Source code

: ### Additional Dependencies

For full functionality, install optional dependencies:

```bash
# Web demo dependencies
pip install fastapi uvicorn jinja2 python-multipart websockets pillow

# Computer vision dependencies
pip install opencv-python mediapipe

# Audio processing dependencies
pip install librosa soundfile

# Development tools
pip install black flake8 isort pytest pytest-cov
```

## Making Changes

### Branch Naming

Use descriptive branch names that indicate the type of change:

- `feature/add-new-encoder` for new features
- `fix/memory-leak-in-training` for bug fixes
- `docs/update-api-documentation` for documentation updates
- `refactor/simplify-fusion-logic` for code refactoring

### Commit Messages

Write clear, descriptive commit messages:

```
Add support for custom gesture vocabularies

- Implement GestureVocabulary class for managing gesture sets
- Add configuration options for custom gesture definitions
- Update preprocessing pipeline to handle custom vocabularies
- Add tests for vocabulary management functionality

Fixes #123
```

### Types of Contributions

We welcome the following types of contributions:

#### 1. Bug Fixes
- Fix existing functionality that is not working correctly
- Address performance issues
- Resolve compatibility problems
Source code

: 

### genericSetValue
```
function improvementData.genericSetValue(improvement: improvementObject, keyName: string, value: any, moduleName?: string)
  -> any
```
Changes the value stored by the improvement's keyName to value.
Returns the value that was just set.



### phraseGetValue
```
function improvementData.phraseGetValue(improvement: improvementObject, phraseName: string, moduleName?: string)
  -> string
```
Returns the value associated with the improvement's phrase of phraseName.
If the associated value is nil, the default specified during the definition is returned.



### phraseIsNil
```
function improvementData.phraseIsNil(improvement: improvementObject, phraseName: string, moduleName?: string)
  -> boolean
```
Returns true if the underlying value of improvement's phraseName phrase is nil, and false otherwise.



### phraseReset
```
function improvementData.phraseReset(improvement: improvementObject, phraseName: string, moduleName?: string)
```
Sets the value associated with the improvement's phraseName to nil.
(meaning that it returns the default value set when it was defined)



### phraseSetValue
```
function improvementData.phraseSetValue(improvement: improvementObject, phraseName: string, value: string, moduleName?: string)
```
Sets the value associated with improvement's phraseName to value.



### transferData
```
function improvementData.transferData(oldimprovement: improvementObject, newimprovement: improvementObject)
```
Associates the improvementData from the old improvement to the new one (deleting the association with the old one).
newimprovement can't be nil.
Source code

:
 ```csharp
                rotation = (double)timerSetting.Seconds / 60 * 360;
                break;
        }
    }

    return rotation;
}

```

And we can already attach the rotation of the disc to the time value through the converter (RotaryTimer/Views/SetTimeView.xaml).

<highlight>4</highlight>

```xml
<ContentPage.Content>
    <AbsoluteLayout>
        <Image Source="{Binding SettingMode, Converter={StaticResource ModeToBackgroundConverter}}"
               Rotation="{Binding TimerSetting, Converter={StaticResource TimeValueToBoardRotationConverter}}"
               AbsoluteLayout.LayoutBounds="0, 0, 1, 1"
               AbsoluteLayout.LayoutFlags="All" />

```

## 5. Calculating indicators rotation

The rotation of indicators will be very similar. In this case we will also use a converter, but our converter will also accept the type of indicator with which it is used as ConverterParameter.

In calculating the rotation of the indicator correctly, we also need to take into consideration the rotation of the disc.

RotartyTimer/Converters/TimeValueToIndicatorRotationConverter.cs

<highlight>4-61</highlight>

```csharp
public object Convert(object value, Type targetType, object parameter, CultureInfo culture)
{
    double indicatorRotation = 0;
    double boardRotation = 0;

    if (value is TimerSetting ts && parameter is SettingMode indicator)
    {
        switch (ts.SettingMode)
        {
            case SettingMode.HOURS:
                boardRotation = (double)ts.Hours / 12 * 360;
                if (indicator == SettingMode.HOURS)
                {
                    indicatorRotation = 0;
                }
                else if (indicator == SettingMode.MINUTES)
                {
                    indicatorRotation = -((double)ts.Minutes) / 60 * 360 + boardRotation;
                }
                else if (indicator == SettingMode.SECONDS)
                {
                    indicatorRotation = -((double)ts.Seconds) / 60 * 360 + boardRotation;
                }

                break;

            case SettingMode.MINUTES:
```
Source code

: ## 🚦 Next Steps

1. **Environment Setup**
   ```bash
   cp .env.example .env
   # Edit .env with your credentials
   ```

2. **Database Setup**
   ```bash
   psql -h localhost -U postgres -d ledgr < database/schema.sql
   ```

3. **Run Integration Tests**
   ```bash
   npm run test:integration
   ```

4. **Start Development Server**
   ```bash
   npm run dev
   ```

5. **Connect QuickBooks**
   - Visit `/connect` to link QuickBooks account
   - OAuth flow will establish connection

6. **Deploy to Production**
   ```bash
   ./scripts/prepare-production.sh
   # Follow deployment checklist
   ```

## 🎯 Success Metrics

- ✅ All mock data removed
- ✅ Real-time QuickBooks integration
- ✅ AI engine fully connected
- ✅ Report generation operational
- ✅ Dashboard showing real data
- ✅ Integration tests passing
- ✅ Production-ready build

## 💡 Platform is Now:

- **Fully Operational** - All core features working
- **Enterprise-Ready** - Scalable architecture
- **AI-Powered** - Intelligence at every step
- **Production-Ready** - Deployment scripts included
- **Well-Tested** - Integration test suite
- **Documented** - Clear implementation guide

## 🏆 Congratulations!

:: About this exercise ::
Repeat each of the records exactly as written.

:: Solution ::
Source code

: ### Additional Dependencies

For full functionality, install optional dependencies:

```bash
# Web demo dependencies
pip install fastapi uvicorn jinja2 python-multipart websockets pillow

# Computer vision dependencies
pip install opencv-python mediapipe

# Audio processing dependencies
pip install librosa soundfile

# Development tools
pip install black flake8 isort pytest pytest-cov
```

## Making Changes

### Branch Naming

Use descriptive branch names that indicate the type of change:

- `feature/add-new-encoder` for new features
- `fix/memory-leak-in-training` for bug fixes
- `docs/update-api-documentation` for documentation updates
- `refactor/simplify-fusion-logic` for code refactoring

### Commit Messages

Write clear, descriptive commit messages:

```
Add support for custom gesture vocabularies

- Implement GestureVocabulary class for managing gesture sets
- Add configuration options for custom gesture definitions
- Update preprocessing pipeline to handle custom vocabularies
- Add tests for vocabulary management functionality

Fixes #123
```

### Types of Contributions

We welcome the following types of contributions:

#### 1. Bug Fixes
- Fix existing functionality that is not working correctly
- Address performance issues
- Resolve compatibility problems
Source code

: 

### genericSetValue
```
function improvementData.genericSetValue(improvement: improvementObject, keyName: string, value: any, moduleName?: string)
  -> any
```
Changes the value stored by the improvement's keyName to value.
Returns the value that was just set.



### phraseGetValue
```
function improvementData.phraseGetValue(improvement: improvementObject, phraseName: string, moduleName?: string)
  -> string
```
Returns the value associated with the improvement's phrase of phraseName.
If the associated value is nil, the default specified during the definition is returned.



### phraseIsNil
```
function improvementData.phraseIsNil(improvement: improvementObject, phraseName: string, moduleName?: string)
  -> boolean
```
Returns true if the underlying value of improvement's phraseName phrase is nil, and false otherwise.



### phraseReset
```
function improvementData.phraseReset(improvement: improvementObject, phraseName: string, moduleName?: string)
```
Sets the value associated with the improvement's phraseName to nil.
(meaning that it returns the default value set when it was defined)



### phraseSetValue
```
function improvementData.phraseSetValue(improvement: improvementObject, phraseName: string, value: string, moduleName?: string)
```
Sets the value associated with improvement's phraseName to value.



### transferData
```
function improvementData.transferData(oldimprovement: improvementObject, newimprovement: improvementObject)
```
Associates the improvementData from the old improvement to the new one (deleting the association with the old one).
newimprovement can't be nil.
Source code

:
 ```csharp
                rotation = (double)timerSetting.Seconds / 60 * 360;
                break;
        }
    }

    return rotation;
}

```

And we can already attach the rotation of the disc to the time value through the converter (RotaryTimer/Views/SetTimeView.xaml).

<highlight>4</highlight>

```xml
<ContentPage.Content>
    <AbsoluteLayout>
        <Image Source="{Binding SettingMode, Converter={StaticResource ModeToBackgroundConverter}}"
               Rotation="{Binding TimerSetting, Converter={StaticResource TimeValueToBoardRotationConverter}}"
               AbsoluteLayout.LayoutBounds="0, 0, 1, 1"
               AbsoluteLayout.LayoutFlags="All" />

```

## 5. Calculating indicators rotation

The rotation of indicators will be very similar. In this case we will also use a converter, but our converter will also accept the type of indicator with which it is used as ConverterParameter.

In calculating the rotation of the indicator correctly, we also need to take into consideration the rotation of the disc.

RotartyTimer/Converters/TimeValueToIndicatorRotationConverter.cs

<highlight>4-61</highlight>

```csharp
public object Convert(object value, Type targetType, object parameter, CultureInfo culture)
{
    double indicatorRotation = 0;
    double boardRotation = 0;

    if (value is TimerSetting ts && parameter is SettingMode indicator)
    {
        switch (ts.SettingMode)
        {
            case SettingMode.HOURS:
                boardRotation = (double)ts.Hours / 12 * 360;
                if (indicator == SettingMode.HOURS)
                {
                    indicatorRotation = 0;
                }
                else if (indicator == SettingMode.MINUTES)
                {
                    indicatorRotation = -((double)ts.Minutes) / 60 * 360 + boardRotation;
                }
                else if (indicator == SettingMode.SECONDS)
                {
                    indicatorRotation = -((double)ts.Seconds) / 60 * 360 + boardRotation;
                }

                break;

            case SettingMode.MINUTES:
```
Source code

: ## 🚦 Next Steps

1. **Environment Setup**
   ```bash
   cp .env.example .env
   # Edit .env with your credentials
   ```

2. **Database Setup**
   ```bash
   psql -h localhost -U postgres -d ledgr < database/schema.sql
   ```

3. **Run Integration Tests**
   ```bash
   npm run test:integration
   ```

4. **Start Development Server**
   ```bash
   npm run dev
   ```

5. **Connect QuickBooks**
   - Visit `/connect` to link QuickBooks account
   - OAuth flow will establish connection

6. **Deploy to Production**
   ```bash
   ./scripts/prepare-production.sh
   # Follow deployment checklist
   ```

## 🎯 Success Metrics

- ✅ All mock data removed
- ✅ Real-time QuickBooks integration
- ✅ AI engine fully connected
- ✅ Report generation operational
- ✅ Dashboard showing real data
- ✅ Integration tests passing
- ✅ Production-ready build

## 💡 Platform is Now:

- **Fully Operational** - All core features working
- **Enterprise-Ready** - Scalable architecture
- **AI-Powered** - Intelligence at every step
- **Production-Ready** - Deployment scripts included
- **Well-Tested** - Integration test suite
- **Documented** - Clear implementation guide

## 🏆 Congratulations!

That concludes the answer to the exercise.